The observation that freshly biopsied muscle strips from patients who have survived malignant hyperthermia were more sensitive to caffeine and halothane in in-vitro challenges compared to muscle strips from patients with no history of malignant hyperthermia prompted the use of in-vitro muscle contracture testing (IVCT) for presymptomatic screening of susceptibility to malignant hyperthermia.3,4 Freshly biopsied muscle strips from the quadriceps muscle, about 2 cm long and 2–3 mm thick, are mounted for measurement of isometric contractions in a tissue bath with an isotonic solution aerated with oxygen containing 5% CO2. Challenging muscle strips with caffeine, halothane and various other drugs in vitro causes a shift of the dose–response curve to the left in specimens from malignant hyperthermia susceptible (MHS) individuals compared to malignant hyperthermia normal (MHN) individuals. This phenomenon is used for diagnostic purposes by setting drug concentration thresholds for abnormal muscle contractures.5 Despite the evaluation of different drugs, caffeine and halothane have remained the ‘gold standard’ for presymptomatic malignant hyperthermia screening for more than 25 years.

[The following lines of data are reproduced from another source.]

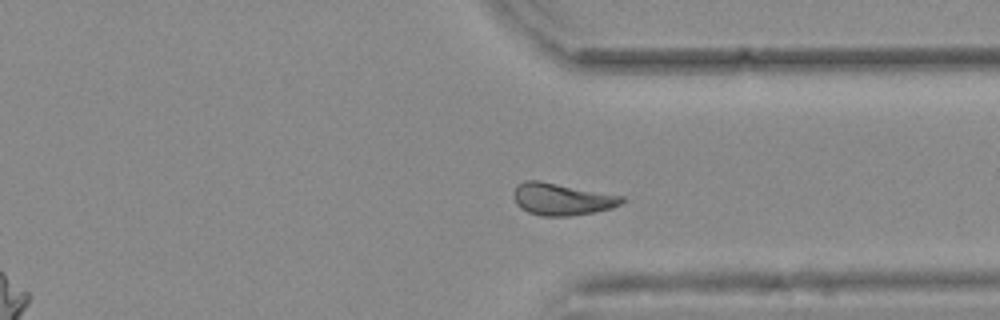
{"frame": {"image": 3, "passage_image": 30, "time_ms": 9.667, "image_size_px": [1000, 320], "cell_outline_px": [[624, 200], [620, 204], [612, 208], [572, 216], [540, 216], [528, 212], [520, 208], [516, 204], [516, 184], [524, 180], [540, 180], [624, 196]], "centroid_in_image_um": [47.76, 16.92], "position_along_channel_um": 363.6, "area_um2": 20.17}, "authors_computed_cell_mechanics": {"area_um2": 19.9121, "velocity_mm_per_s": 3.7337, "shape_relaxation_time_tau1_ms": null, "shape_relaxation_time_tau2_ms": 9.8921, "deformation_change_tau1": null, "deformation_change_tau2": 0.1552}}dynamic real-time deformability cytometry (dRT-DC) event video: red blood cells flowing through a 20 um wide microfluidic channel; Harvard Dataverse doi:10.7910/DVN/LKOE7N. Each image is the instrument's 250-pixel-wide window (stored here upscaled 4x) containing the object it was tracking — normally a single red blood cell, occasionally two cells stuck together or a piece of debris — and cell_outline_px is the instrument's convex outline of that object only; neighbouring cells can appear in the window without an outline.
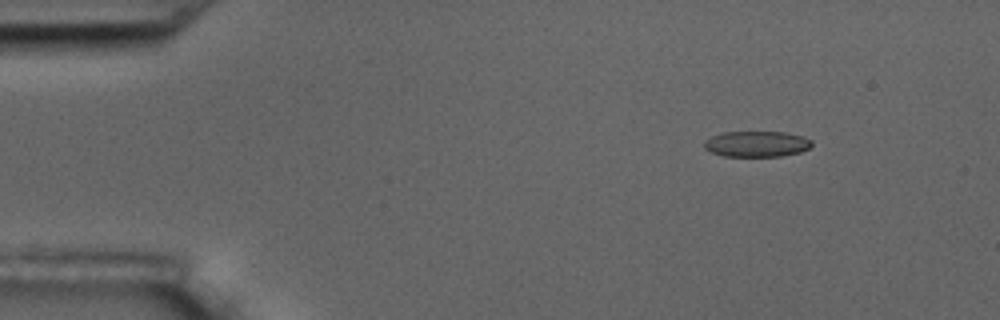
{"species": "common noctule bat (a hibernating species)", "species_latin": "Nyctalus noctula", "temperature_condition": "room temperature", "stored_images_in_passage": 5, "camera_frame_rate_fps": 3000, "um_per_image_px": 0.085, "animal": {"sex": "male", "body_mass_g": 17.5, "forearm_length_mm": 52.3}, "frame": {"image": 1, "passage_image": 2, "time_ms": 1.333, "image_size_px": [1000, 320], "cell_outline_px": [[812, 144], [808, 148], [800, 152], [780, 156], [724, 156], [712, 152], [704, 148], [704, 140], [712, 136], [724, 132], [784, 132], [804, 136], [812, 140]], "centroid_in_image_um": [64.32, 12.23], "position_along_channel_um": 20.7, "area_um2": 16.13}}
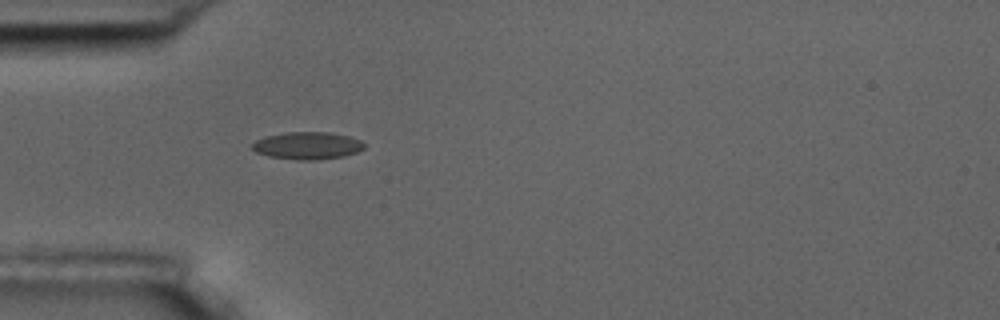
{"frame": {"image": 2, "passage_image": 5, "time_ms": 4.667, "image_size_px": [1000, 320], "cell_outline_px": [[364, 148], [356, 152], [344, 156], [316, 160], [296, 160], [268, 156], [256, 152], [248, 144], [264, 136], [288, 132], [328, 132], [348, 136], [360, 140], [364, 144]], "centroid_in_image_um": [26.08, 12.38], "position_along_channel_um": 58.9, "area_um2": 17.98}}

Because the licence for the clinical use of halothane expired in 2005, there is speculation that halothane could become commercially unavailable in the near future. Therefore, Metterlein et al.1 have investigated the commercially available alternative volatile anaesthetics enflurane, isoflurane, desflurane and sevoflurane for their effect on in-vitro muscle contraction. Their data confirm previous research and show that halothane remains the best volatile anaesthetic drug for the in-vitro diagnosis of malignant hyperthermia susceptibility; the best discrimination between contractions of muscle specimens from MHN and MHS individuals was obtained using halothane rather than other volatile anaesthetics, because halothane caused the strongest contractions.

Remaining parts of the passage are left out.